Gina Paysan: Für mein Forschungsprojekt habe ich das Thema „Commoning und Soziale Dreigliederung“ gewählt. Commoning bedeutet, dass sich Menschen freiheitlich, aufeinander bezogen und lebendig selbst organisieren, um gut miteinander auszukommen und füreinander das herzustellen, was sie zum Leben brauchen und wollen. Mich interessiert, welche Zusammenhänge, Berührungspunkte und Widersprüche es dabei zur Sozialen Dreigliederung nach Rudolf Steiner gibt, und forsche, inwiefern die beiden Ansätze einander dienlich sein können. Ich versuche in meinem Projekt Vorschläge und Richtungen für das jeweils andere zu finden. Zum Beispiel, wie das Rechts- und das Wirtschaftsleben praktisch ausgestaltet sein können, welche Bedeutungsveränderung „Geld“, „Eigentum“ und „Arbeit“ in beiden Ansätzen durchlaufen und ob der Aspekt des Gliederns hilfreich für das Commoning sein kann. Gleichzeitig ist es mir auch wichtig, zu überlegen, wo die beiden Ansätze in einem Spannungsverhältnis oder gar im Widerspruch zueinander stehen.
 

OG: In welchem Zusammenhang steht Ihr Thema mit der Anthroposophie?

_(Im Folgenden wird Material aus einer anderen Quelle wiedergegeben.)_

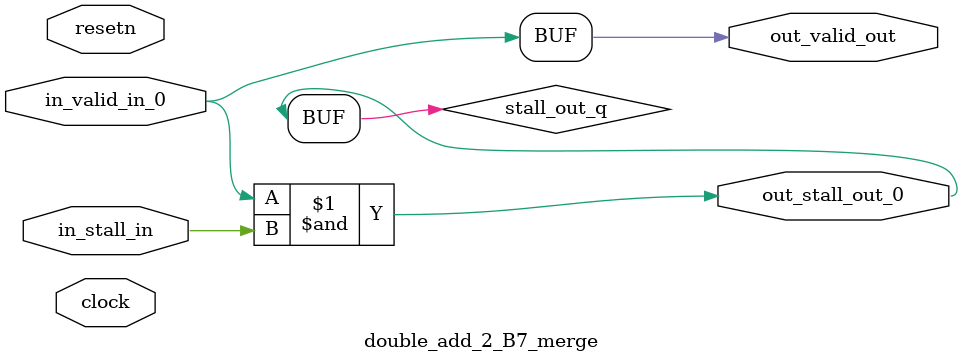
<source format=sv>



(* altera_attribute = "-name AUTO_SHIFT_REGISTER_RECOGNITION OFF; -name MESSAGE_DISABLE 10036; -name MESSAGE_DISABLE 10037; -name MESSAGE_DISABLE 14130; -name MESSAGE_DISABLE 14320; -name MESSAGE_DISABLE 15400; -name MESSAGE_DISABLE 14130; -name MESSAGE_DISABLE 10036; -name MESSAGE_DISABLE 12020; -name MESSAGE_DISABLE 12030; -name MESSAGE_DISABLE 12010; -name MESSAGE_DISABLE 12110; -name MESSAGE_DISABLE 14320; -name MESSAGE_DISABLE 13410; -name MESSAGE_DISABLE 113007; -name MESSAGE_DISABLE 10958" *)
module double_add_2_B7_merge (
    input wire [0:0] in_stall_in,
    input wire [0:0] in_valid_in_0,
    output wire [0:0] out_stall_out_0,
    output wire [0:0] out_valid_out,
    input wire clock,
    input wire resetn
    );

    wire [0:0] stall_out_q;


    // stall_out(LOGICAL,6)
    assign stall_out_q = in_valid_in_0 & in_stall_in;

    // out_stall_out_0(GPOUT,4)
    assign out_stall_out_0 = stall_out_q;

    // out_valid_out(GPOUT,5)
    assign out_valid_out = in_valid_in_0;

endmodule

</source>
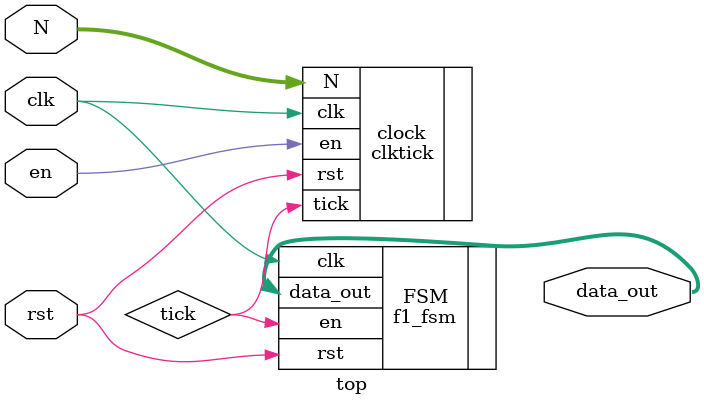
<source format=sv>
module top #(
    parameter WIDTH = 16
)(
    input  logic             clk,      // clock 
    input  logic             rst,      // reset
    input  logic             en,       // enable signal
    input  logic [WIDTH-1:0] N,        // clock divided by N+1
    output logic [7:0]       data_out  // output
);

logic tick;

f1_fsm FSM (
    .clk (clk),
    .rst (rst),
    .en (tick), // Use the tick from the clktick module as the "oneshot enable" for going to "next state"
    .data_out (data_out)
);

clktick clock (
    .clk (clk),
    .rst (rst),
    .en (en),
    .N (N),
    .tick (tick)
);

endmodule
</source>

GP: Das Thema stellt für mich einen Dialog zwischen anthroposophischen und anderen aktuellen gesellschaftskritischen Bewegungen dar und soll dazu beitragen, gemeinsame Verbindungs- und Handlungsmöglichkeiten zu erkunden und sichtbar zu machen.

 

OG: Haben Sie durch die Beschäftigung mit Ihrem Thema schon interessante Ideen oder Perspektiven gefunden? Möchten Sie eine oder mehrere mit uns teilen?

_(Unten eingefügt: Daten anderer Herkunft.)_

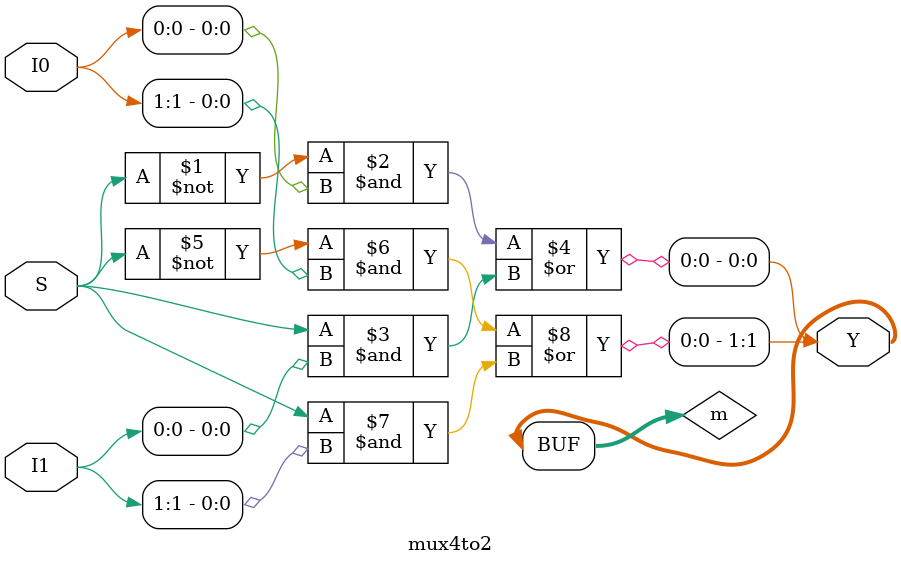
<source format=v>
module Part5(SW, HEX0);
input [9:0] SW;
output [6:0] HEX0;

assign A = SW[7:6];
assign B = SW[5:4];
assign C = SW[3:2];
assign D = SW[1:0];
assign S = SW[9:8];

mux mux_1(A,B,C,D,S,Y);

decoder decode_1(Y,O);

assign HEX0 = O;

endmodule

module decode_1(U, V);
input [1:0] U;
output [6:0] V;
wire [1:0] c;
assign c[1:0] = U[1:0];

wire [7:0] dtop0_out,dbottom0_out,dmid0_out;


decoder dtop0(
.I0(7'b0100001),
.I1(7'b0000110),
.S(c[0]),
.Y(dtop0_out)
);

decoder dbottom0(
.I0(7'b1111001),
.I1(7'b1000000),
.S(c[0]),
.Y(dbottom0_out)
);

decoder dmid0(
.I0(dtop0_out),
.I1(dbottom0_out),
.S(c[1]),
.Y(dmid0_out)
);

assign HEX0[6:0] = mid0_out;

endmodule 

module decoder(I0,I1,S,Y);
input [7:0] I0,I1;
input S;
output [7:0] Y;
wire [7:0] m;

	assign m[0] = (~S & I0[0]) | (S & I1[0]);
	assign m[1] = (~S & I0[1]) | (S & I1[1]);
	assign m[2] = (~S & I0[2]) | (S & I1[2]);
	assign m[3] = (~S & I0[3]) | (S & I1[3]);
	assign m[4] = (~S & I0[4]) | (S & I1[4]);
	assign m[5] = (~S & I0[5]) | (S & I1[5]);
	assign m[6] = (~S & I0[6]) | (S & I1[6]);
 
	assign Y = m;
	
endmodule 

module mux_1(A,B,C,D,S,Y);
input [1:0] A,B,C,D,S;
output [1:0] Y;
wire [1:0] mtop0_out, mbottom0_out, mmid0_out;
mux4to2 mtop0(
.I0(A),
.I1(B),
.S(S[0]),
.Y(mtop0_out)
);

mux4to2 mbottom0(
.I0(C),
.I1(D),
.S(S[0]),
.Y(mbottom0_out)
);

mux4to2 mmid0(
.I0(mtop0_out),
.I1(mbottom0_out),
.S(S[1]),
.Y(mmid0_out)
);

assign Y = mmid0_out;

endmodule 


module mux4to2(I0,I1,S,Y);
input [1:0] I0,I1;
input S;
output [1:0] Y;
wire [1:0] m;

	assign m[0] = (~S & I0[0]) | (S & I1[0]);
	assign m[1] = (~S & I0[1]) | (S & I1[1]);

 
	assign Y = m;
	
endmodule 

</source>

GP: Interessant finde ich, wie sich der Eigentumsbegriff bei genauer Betrachtung in verschiedene Facetten aufschlüsselt. Man kann ihn nicht einfach „auflösen“ oder „weglassen“, sondern muss sich stattdessen überlegen, was aus jeder einzelnen Facette werden soll.
 

OG: Vielen Dank für das Gespräch und weiterhin alles Gute für Ihre Arbeit!

 

Gina Paysan (geb. 1997) hat nach einem FSJ in Costa Rica in Bernkastel-Kues an der Cusanus-Hochschule„Ökonomie und Soziale Verantwortung“ studiert. Anschließend hat sie drei Jahre in Mecklenburg-Vorpommern in einem Projekt gebaut, gegärtnert und gedacht und engagiert sich nun seit einigen Jahren in der Durchführung verschiedener Commons-Aktivitäten (Sommerschulen, Werkstätten, Buchprojekte). Aktuell lebt und forscht sie als Stipendiatin der AGiD in Witten.